Istruzioni —
**A)** Riduci a un elenco puntato il paragrafo dell'articolo sul terremoto in Turchia e Siria che comincia con "Tra l’altro, dalle foto aeree" e conservane i fatti principali.
**B)** Porta avanti l'articolo sul terremoto in Turchia e Siria, riprendendo subito dopo la sua ultima frase.

Estratto della fonte —
Sisma in Turchia e Siria, Di Girolamo: “Ecco perché tanti edifici sono crollati”

Nel riquadro piccolo: l'ingegnere Roberto Di Girolamo (foto presa dal suo sito internet). Nel riquadro grande: una foto aerea degli effetti distruttivi del terremoto in Turchia

“L’ingegnere edile non costruisce le case perché non si lesionino a causa di un terremoto, ma perché non crollino sui suoi abitanti. In fase di progettazione, va salvaguardata la vita umana, non la struttura. Un lavoro è dunque ben fatto quando l’edificio – pur gravemente lesionato – rimane in piedi. Questo non è avvenuto in Turchia e Siria, dove migliaia di edifici si sono sbriciolati. Ma in questo specifico caso il sisma è stato così potente che le carenze strutturali non hanno avuto il peso principale”.

E’ quanto spiega a Interris.it l’ingegner Roberto Di Girolamo, strutturista impegnato nella ricostruzione post-terremoto nel Centro Italia, in merito ai danni prodotti dal disastroso terremoto in Turchia e Siria del 6 febbraio scorso.

Carenze strutturali e forza della natura

“Se un terremoto di magnitudo 7.9 capitasse in Italia procurerebbe probabilmente gli stessi danni o comunque sarebbe certamente un disastro. Crollerebbero anche edifici moderni. Perché l’energia sprigionata è stata tantissima”.

Fortunatamente in Italia i terremoti hanno una magnitudo molto più bassa, 6.5 – 7 gradi sulla scala Richter, rispetto a quello in Turchia. L’energia che si sprigiona con un solo grado in più di magnitudo – da 6.5 e 7.5 – è 400 volte maggiore. Quanto accaduto al confine tra la Turchia e la Siria, con una magnitudo vicina a 8, è stato qualcosa di eccezionale per forza e distruzione”.

“Tra l’altro, dalle foto aeree si è potuto constatare che molti dei palazzi crollati erano stati costruiti proprio lungo la linea di faglia”, prosegue Di Girolamo. “Il terremoto ha prodotto una dislocazione del terreno. Vale a dire che la terra si è spostata in orizzontale di circa tre metri. E’ impossibile con queste premesse che un palazzo possa resistere a una sollecitazione tanto forte. In questi casi, il crollo era inevitabile e non dipende dalla qualità del materiale di costruzione, dall’adeguamento alle norme antisismiche o dall’anno di costruzione”.

“Discorso un po’ diverso per quei palazzi che si sono praticamente sgretolati alle sollecitazioni, mentre altri lì vicino sono stati fortemente danneggiati ma sono rimasti in piedi. In questo caso, pur usando il condizionale, la scarsa qualità dei materiali utilizzati per le costruzioni edili durante il boom economico della Turchia ha presumibilmente contribuito all’enorme sacrificio in vite umane che i due Paesi stanno scontando”.

Righe —
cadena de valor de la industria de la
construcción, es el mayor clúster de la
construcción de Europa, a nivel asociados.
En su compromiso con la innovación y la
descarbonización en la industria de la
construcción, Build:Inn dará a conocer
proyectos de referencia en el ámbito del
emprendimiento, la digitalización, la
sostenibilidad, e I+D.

Risposte nell'ordine —
**A)**
- Dalle foto aeree risulta che molti dei palazzi crollati erano stati costruiti lungo la linea di faglia.
- Il terremoto ha prodotto una dislocazione del terreno, che si è spostato in orizzontale di circa tre metri.
- Con queste premesse nessun palazzo poteva resistere a una sollecitazione così forte.
- In questi casi il crollo era inevitabile e non dipendeva dalla qualità del materiale, dall'adeguamento alle norme antisismiche o dall'anno di costruzione.

**B)**
“Ciò premesso – prosegue l’ingegnere – è difficile quantificare quanto il fattore umano abbia influito sul danno, perché l’evento tellurico è stato così potente da essere comunque un evento fuori scala. Un terremoto così forte mette a dura prova qualsiasi edificio: il sisma ha infatti fatto crollare anche edifici nuovi costruiti con criteri antisismici (che sono poi gli stessi della normativa Italiana ed Europea). Perciò, nelle zone a più alta intensità, come già detto, non era possibile che restassero in piedi. In altre zone, se la progettazione fosse stata fatta in modo opportuno, io credo che si sarebbero danneggiati gravemente ma non sarebbero crollati, salvando le vite delle persone all’interno”.

“In Italia un terremoto di questa potenza è impossibile che avvenga. ciò nonostante, l’Italia è una zona sismica. Dunque, per le nuove costruzioni, è necessario prima considerare le mappe di rischio sismico. Queste non sono sicure al 100% perché sono delle estrapolazioni statistiche e in alcuni casi hanno sottostimato la potenza del terremoto. Per esempio, il sisma in Emilia Romagna fu molto più forte di quanto ipotizzato. Ciò nonostante, le mappe restano uno strumento indispensabile perché la percentuale di errore è relativamente bassa”.

“La certezza matematica, quando si tratta di terremoti, non esiste. L’unico reale strumento contro la potenza dei terremoti non è riparare il danno, ma la prevenzione. Vale a dire: evitare di costruire nelle zone altamente sismiche. La microzonazione sismica diventa così uno strumento indispensabile. La scala Richter infatti è solo una semplificazione del quantitativo di energia che un terremoto può sprigionare. Ma non è detto che il danno prodotto dall’onda sismica sia poi proporzionato al livello misurato dalla scala Richter!”

“Se un terremoto è di magnitudo 4 ma è superficiale e ubicato proprio sotto un centro abitato, produrrà molti più danni di un sisma più potente ma con ipocentro in profondità, distante dai centri abitanti o addirittura lontano dalla costa, dove molta dell’energia verrà dispersa in mare. Per questo è di vitale importanza tenere conto di dove si costruisce. E invece nessun piano urbanistico (anche in Italia) tiene conto della microzonazione sismica per capire come risponde il terreno”.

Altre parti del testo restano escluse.